@MrsTaytodarling (you need to change that user name!!!) Welcome. Don't worry about that mistake - it's inevitable that these things will happen from time to time. Unless you had a massive bowlful of it, I'm sure it won't be too bad.
@ShagMeRiggins - there are signs that the NHS are gradually recognising the benefits of a low carb (or at least a low sugar) WOE. But I'm shocked that she couldn't answer your cholesterol question though! Thank goodness for @StuntNun who is a complete
(sorry - no emoji for 'total expert')
@reeboIsMySpiritAnimal I hate it when that happens! And it's all too easy to do - with ageing eyes I often find it really difficult, if not impossible, to read the details on the back of the pack, and missing that oh-so-important decimal point is very easy to do. In the great scheme of things, especially with the rest of your day, I'm sure it will be fine
@Rayna37 - I know you're not far from target, but honestly you really shouldn't need a pre-race snack as your body will have more than sufficient fuel in its fat reserves. Have you read 'The Art and Science of Low Carbohydrate Performance'? If not, I really recommend it - it explains (through the authors own research and experiments) how even elite/endurance athletes have sufficient body fat to sustain their levels of exercise. But I hope the race goes (or went!) well for you!
@Nameusernameuser what a lovely mum you have!
@Notlostjustexploring that sounds really tough
Good on you for hanging on though. Can you prepare a 'snack tray' for yourself - chunks of cheese, some cut up low carb sausage, olives - so you have something easy to hand? Re the veg - one of my favourite sides is tenderstem broccoli, roasted in the oven, with olive oil and sea salt. Sometimes I do it with a couple of sliced shallots, and/or some crushed chilli flakes. Takes 15-20 minutes in a hot oven. (You need to watch it because the florets can go from lovely and crispy/crunchy to charcoal very quickly!)
@chocolateavocado99
I can't do it now! But I start my training sessions (with my PT) after my warm-up with a 2 minute plank, so that's become - almost! - routine. We mix it up later in the session with hip-touch or reach-through or superman planks. Occasionally a walking plank, which is tough!
@18pagesfrontandback
Love the Lengthened Calves, High Forehead bootcamp. If that would add another 4 inches to my height I'd be delighted
Sorry about the insomnia - I had that both Monday and Tuesday. Both varieties. Fell asleep easily on Monday but then wide away from 2-4am. Tuesday just couldn't get to sleep till 2, then woke again at 4. I hate it. Being alcohol-free seems to exacerbate it for me, which isn't great 
@m0therofdragons Yay! Your perseverance has paid off! 
@venusandmars
I don't exercise to loose weight (I think that is a very tough thing to do) but to keep myself supple and moving
You're spot on with this. I was really shocked when I did the C25K and realised how few calories you burn running for half an hour - around 320 from memory - and it's so, so easy to eat or drink those calories back. Especially as there's also a psychological element here that doesn't help. "I've been to the gym so I deserve a treat" mentality really doesn't help! Plus, of course, more exercise means we can increase our hunger levels.

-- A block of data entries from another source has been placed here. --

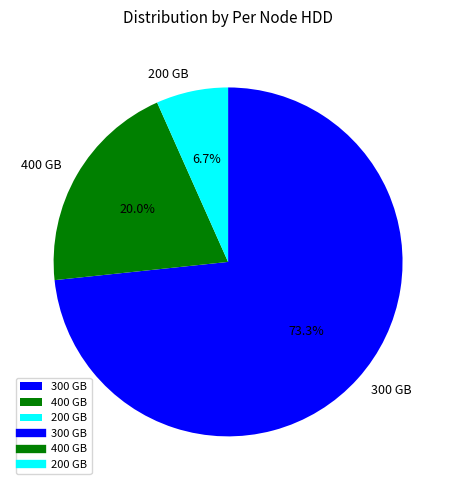

Which slice is the largest?

300 GB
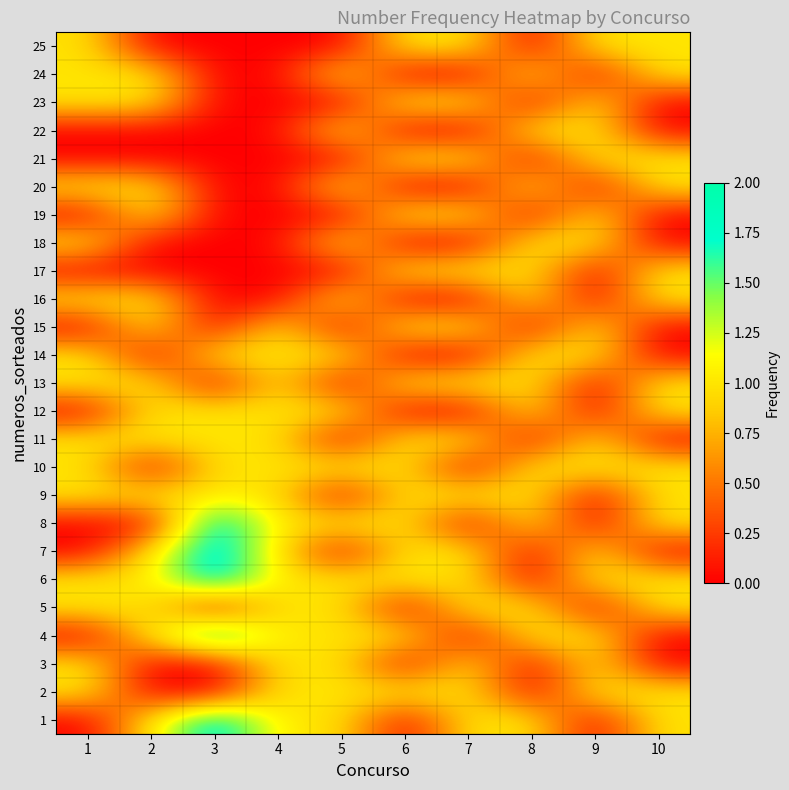

At which category does the chart reach its minimum across all series?

1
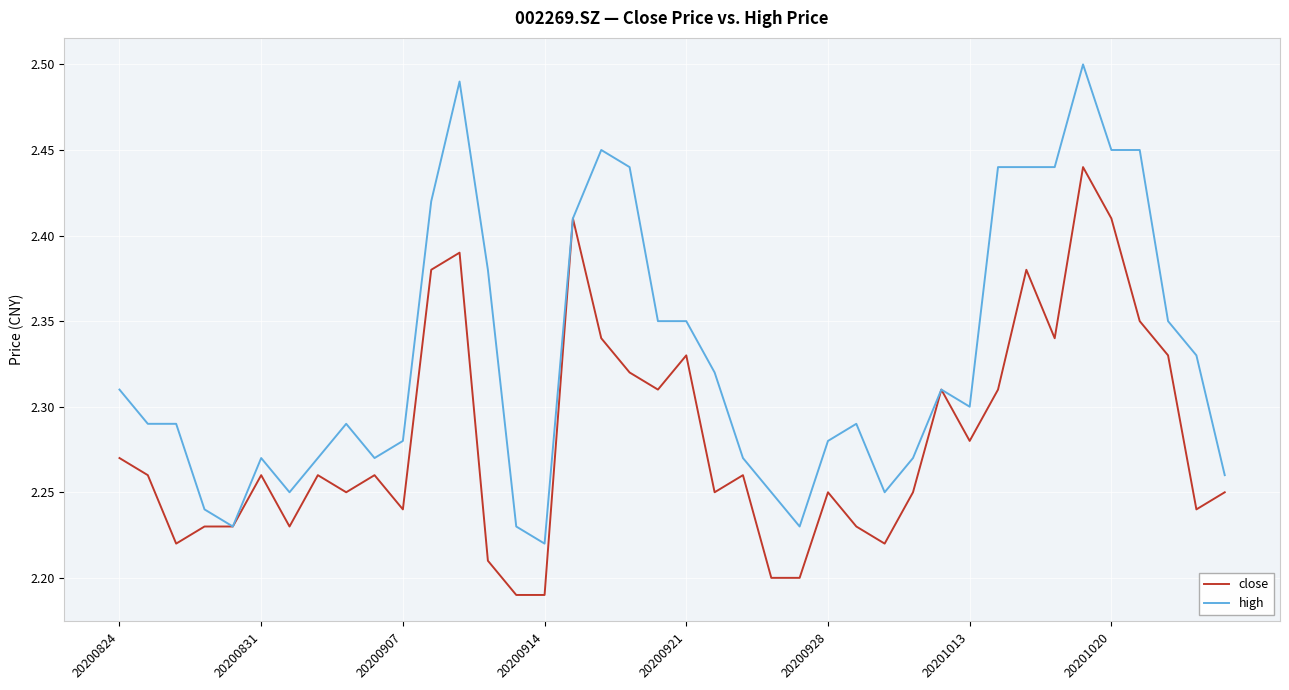

Is this an area chart (filled region under the line)?

No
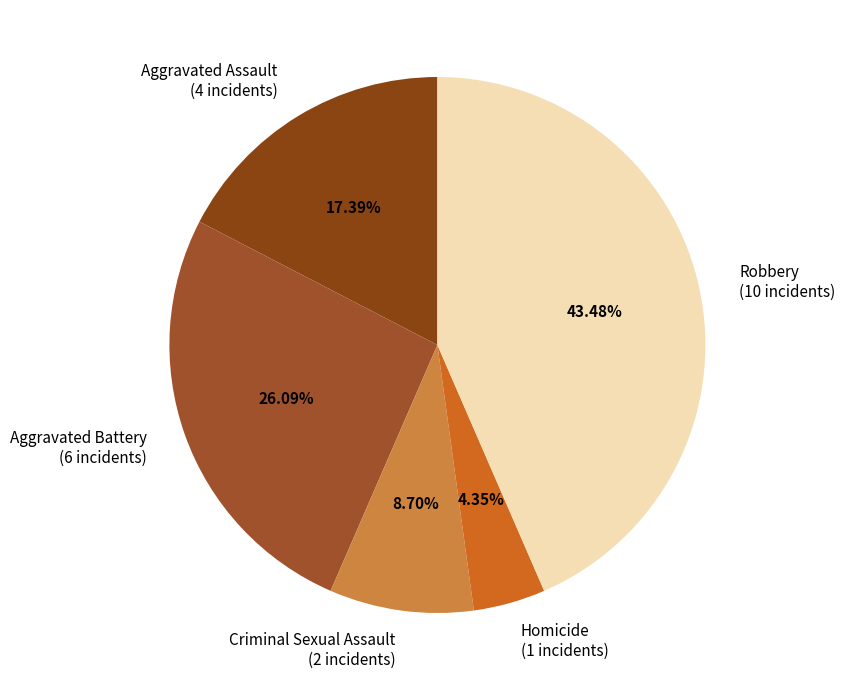

Between Aggravated Assault (4 incidents) and Criminal Sexual Assault (2 incidents), which is larger?

Aggravated Assault (4 incidents)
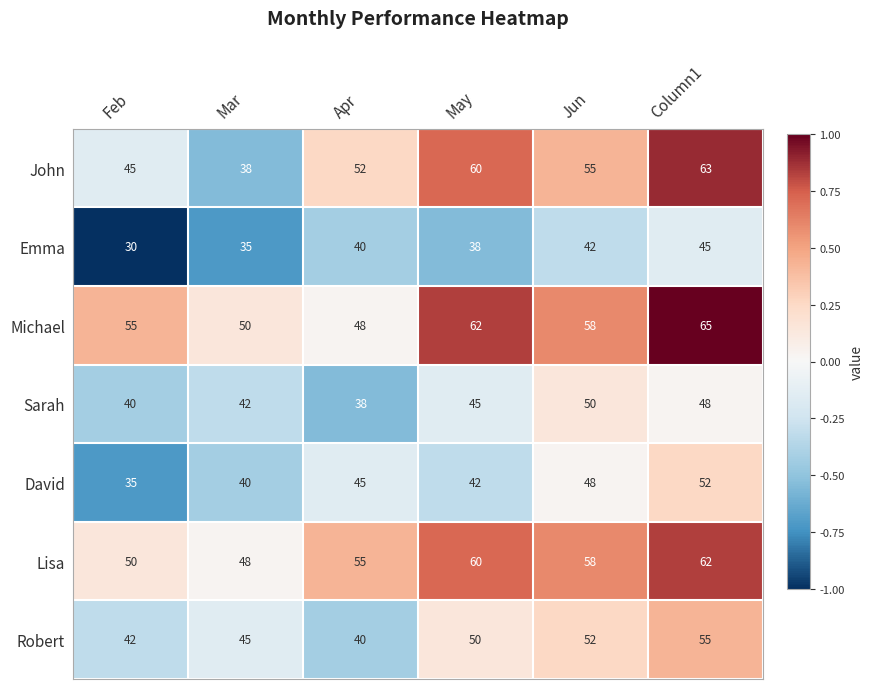

What is the total value across all series at Jun?

363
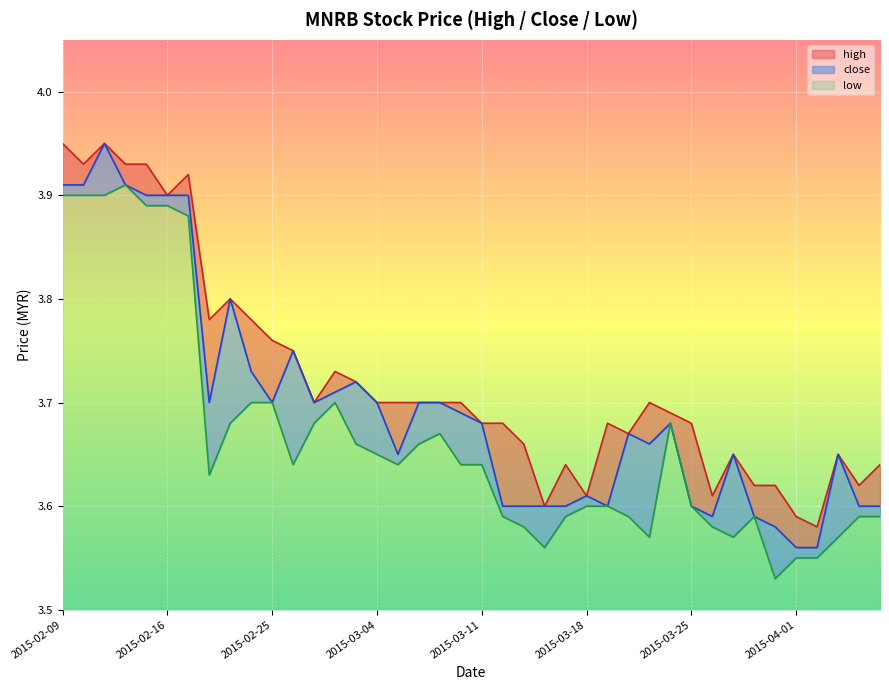

Rank the categories by low value from highest to lowest.

2015-02-12, 2015-02-09, 2015-02-10, 2015-02-11, 2015-02-13, 2015-02-16, 2015-02-17, 2015-02-24, 2015-02-25, 2015-03-02, 2015-02-23, 2015-02-27, 2015-03-24, 2015-03-09, 2015-03-03, 2015-03-06, 2015-03-04, 2015-02-26, 2015-03-05, 2015-03-10, 2015-03-11, 2015-02-18, 2015-03-18, 2015-03-19, 2015-03-25, 2015-03-12, 2015-03-17, 2015-03-20, 2015-03-30, 2015-04-06, 2015-04-07, 2015-03-13, 2015-03-26, 2015-03-23, 2015-03-27, 2015-04-03, 2015-03-16, 2015-04-01, 2015-04-02, 2015-03-31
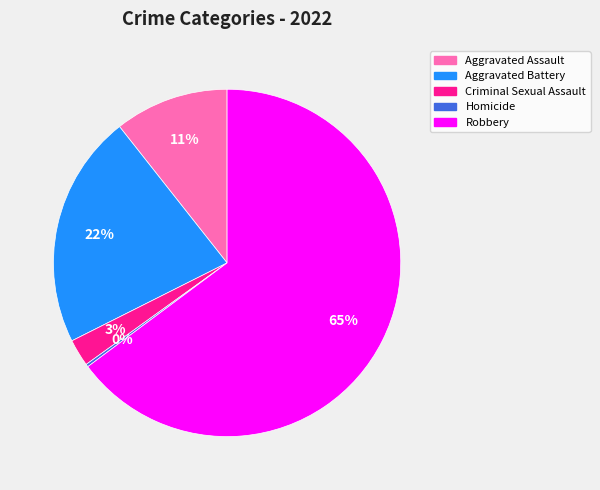

To the nearest percent, what percentage of the pie is Aggravated Assault?

11%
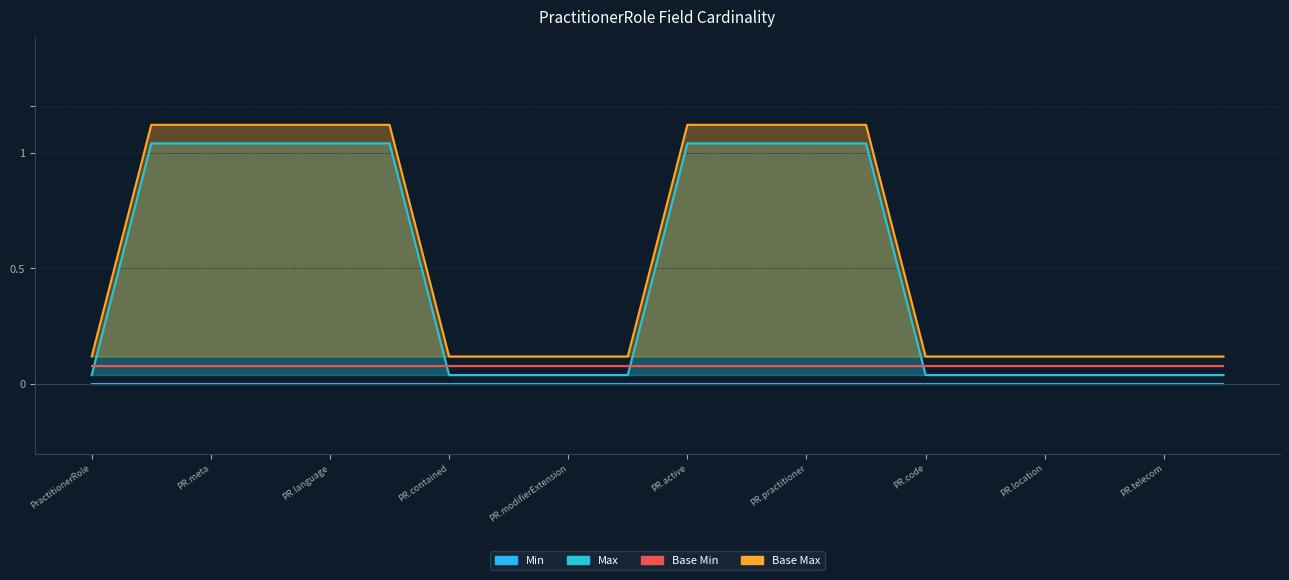

Is it true that Max equals 1.7 at PractitionerRole.text?

False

That said, I really need to get in to the habit of doing more exercise. I have two PT sessions a week, but it's not really enough. I belong to a cardio gym, but just don't go
. It's class-based, so I can't just go when I want, and I also don't really like cardio! DH is a committed runner and is nagging me to go back to that, but it's getting through the initial pain barrier that's a problem. Plus, I know that there's not much point doing it unless I commit to doing it regularly, and there's a part of my very stubborn, childish brain that's stamping its feet and refusing to get my arse off the sofa.